→ Required work:
Show every line in the items that contains the word "many". Match case exactly.
**** Data listing
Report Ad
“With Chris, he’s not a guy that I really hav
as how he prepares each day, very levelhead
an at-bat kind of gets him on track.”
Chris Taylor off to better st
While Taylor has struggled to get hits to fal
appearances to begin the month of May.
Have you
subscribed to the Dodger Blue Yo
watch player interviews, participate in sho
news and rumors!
********
**** Data listing
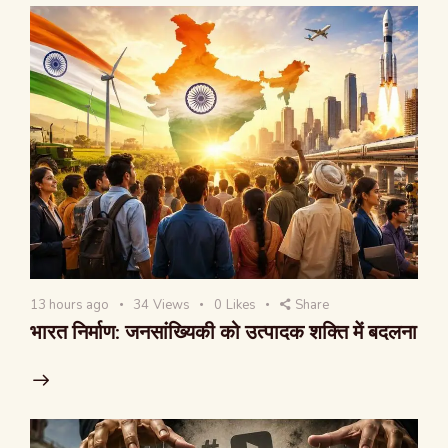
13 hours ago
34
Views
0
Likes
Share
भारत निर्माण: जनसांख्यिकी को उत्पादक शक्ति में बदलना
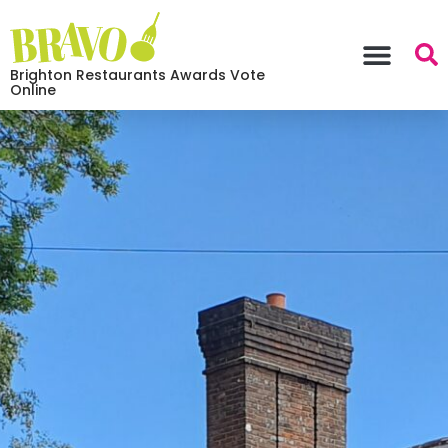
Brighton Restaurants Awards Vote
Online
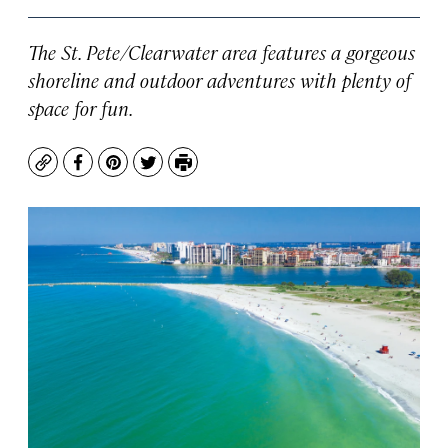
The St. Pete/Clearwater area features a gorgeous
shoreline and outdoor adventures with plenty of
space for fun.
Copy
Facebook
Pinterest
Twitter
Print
********
**** Data listing
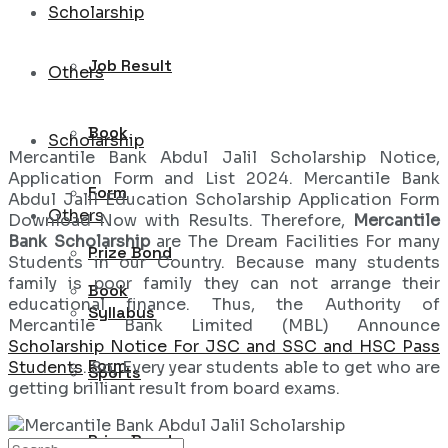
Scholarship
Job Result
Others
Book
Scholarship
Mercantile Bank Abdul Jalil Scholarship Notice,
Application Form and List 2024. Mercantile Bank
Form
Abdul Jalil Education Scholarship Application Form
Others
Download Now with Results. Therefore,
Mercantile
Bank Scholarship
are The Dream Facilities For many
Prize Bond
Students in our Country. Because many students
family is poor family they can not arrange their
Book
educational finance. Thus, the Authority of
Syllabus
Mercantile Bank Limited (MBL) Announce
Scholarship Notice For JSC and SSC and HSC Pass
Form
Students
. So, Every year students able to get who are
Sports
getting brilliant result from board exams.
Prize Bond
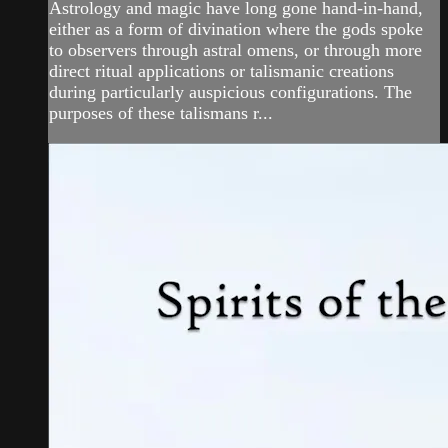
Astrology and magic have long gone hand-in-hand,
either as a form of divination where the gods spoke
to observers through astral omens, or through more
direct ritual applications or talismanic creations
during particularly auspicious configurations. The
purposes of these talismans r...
********
→ Solution for this exercise:
are The Dream Facilities For many
Students in our Country. Because many students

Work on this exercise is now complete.